TEXT PASSAGE:
By JUDY SLOANE
Front Row Features
HOLLYWOOD—At 15, Claire Danes starred as Angela Chase on the TV drama “My So-Called Life.” The ABC network series only ran 19 episodes, but became a cult favorite. Danes went on to embody such diverse characters as Juliet in Baz Luhrmann’s “Romeo + Juliet,” abused wife Kelly Riker in John Grisham’s “The Rainmaker” and the title role in the HBO biopic about an autistic professor “Temple Grandin,” for which she won an Emmy.
The 33-year-old recent Emmy winner currently is starring as Carrie Mathison, in “Homeland,” a CIA operative with bipolar disorder. Her character believes returning POW Sgt. Nicholas Brody (Damian Lewis) has been brainwashed by the enemy and is a serious national security threat.
The Showtime drama’s first season ended with a disturbing sequence where Carrie agrees to an ECT procedure, formerly known as electric shock, for her bipolar disorder, which induces a seizure.
Married to actor Hugh Dancy and pregnant with their first baby, Danes spoke at the Television Critics Association Summer Tour about her critically acclaimed series. The second season premieres Sunday, Sept. 30 at 10 p.m.
Front Row Features: Given what Carrie went through in the last episode of the first season, are you playing her differently this season?
Danes: Yeah, for sure.
Front Row Features: As a result of the character’s brain trauma?
Danes: No. But she is changed in that she’s pretty stable. There was a crescendo of mania at the very end, but throughout that first season it was simmering, and she really has taken responsibility for her condition.

Dataset entries
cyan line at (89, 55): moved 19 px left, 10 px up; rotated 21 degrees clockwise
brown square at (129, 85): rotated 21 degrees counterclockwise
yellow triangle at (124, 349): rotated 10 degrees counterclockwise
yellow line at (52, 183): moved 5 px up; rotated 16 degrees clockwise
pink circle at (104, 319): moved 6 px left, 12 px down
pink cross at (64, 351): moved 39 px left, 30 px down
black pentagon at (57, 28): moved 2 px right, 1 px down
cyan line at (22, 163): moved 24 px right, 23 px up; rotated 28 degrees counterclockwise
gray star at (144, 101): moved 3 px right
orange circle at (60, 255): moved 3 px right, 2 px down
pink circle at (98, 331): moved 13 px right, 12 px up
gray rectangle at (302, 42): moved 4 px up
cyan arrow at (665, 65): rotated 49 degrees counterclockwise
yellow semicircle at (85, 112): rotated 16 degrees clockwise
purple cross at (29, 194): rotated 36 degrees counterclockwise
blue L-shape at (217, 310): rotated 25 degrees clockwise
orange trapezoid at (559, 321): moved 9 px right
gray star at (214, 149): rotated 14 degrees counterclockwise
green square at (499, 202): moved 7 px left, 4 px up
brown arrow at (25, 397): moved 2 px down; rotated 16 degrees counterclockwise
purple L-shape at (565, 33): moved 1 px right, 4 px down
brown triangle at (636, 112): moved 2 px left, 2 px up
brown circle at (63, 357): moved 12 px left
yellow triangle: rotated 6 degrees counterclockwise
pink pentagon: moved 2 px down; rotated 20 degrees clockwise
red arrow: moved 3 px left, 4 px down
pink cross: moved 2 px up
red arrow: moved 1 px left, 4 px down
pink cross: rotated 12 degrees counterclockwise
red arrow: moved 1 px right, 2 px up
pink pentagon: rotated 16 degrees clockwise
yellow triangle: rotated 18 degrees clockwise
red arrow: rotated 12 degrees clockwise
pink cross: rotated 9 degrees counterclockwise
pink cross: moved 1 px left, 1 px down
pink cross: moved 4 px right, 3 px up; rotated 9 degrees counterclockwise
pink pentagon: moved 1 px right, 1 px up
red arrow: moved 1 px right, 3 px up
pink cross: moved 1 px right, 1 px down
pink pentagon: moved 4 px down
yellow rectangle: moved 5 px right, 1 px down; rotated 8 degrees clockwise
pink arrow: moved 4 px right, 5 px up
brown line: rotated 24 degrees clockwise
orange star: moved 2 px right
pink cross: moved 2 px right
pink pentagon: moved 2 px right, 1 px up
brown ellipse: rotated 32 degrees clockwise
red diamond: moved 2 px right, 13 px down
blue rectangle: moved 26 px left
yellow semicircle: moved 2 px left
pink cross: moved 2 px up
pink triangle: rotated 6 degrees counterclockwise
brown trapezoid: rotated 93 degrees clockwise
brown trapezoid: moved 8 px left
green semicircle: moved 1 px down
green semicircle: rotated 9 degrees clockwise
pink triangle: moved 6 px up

CHECK YOUR UNDERSTANDING:
1/ According to the Claire Danes interview, how many episodes of "My So-Called Life" aired?
2/ Translate this sentence from the Claire Danes interview into Spanish: "The second season premieres Sunday, Sept. 30 at 10 p.m."
3/ Resume the Claire Danes interview, picking up right after its final line.

OUTPUTS FOR THE TASKS:
1/ The series ran only 19 episodes.

2/ La segunda temporada se estrena el domingo 30 de septiembre a las 10 p. m.

3/
Front Row Features: For those unfamiliar with the series, can you bring us up to date on what’s happening with Carrie going into the second season?
Danes: She’s been outed as this person with this condition, and that has altered her in a pretty fundamental way. She’s not hiding to the same extent, and she doesn’t have that same kind of panic and defensiveness.
Front Row Features: Does she feel a little freer because she no longer has to hide?
Danes: I think she is freer. I think she’s a little bit less paranoid, a little less high-strung.
Front Row Features: One of the things that was so fascinating about Carrie in Season One is that her illness is part of what made her so amazing at her job. Does getting medical treatment impact her ability to be a great intelligence analyst?
Danes: That’s an interesting question. No, but I think that’s something she really needs to learn herself. And she’s really confronting herself here and taking responsibility for herself in a more complete way.
Front Row Features: In what ways has she changed?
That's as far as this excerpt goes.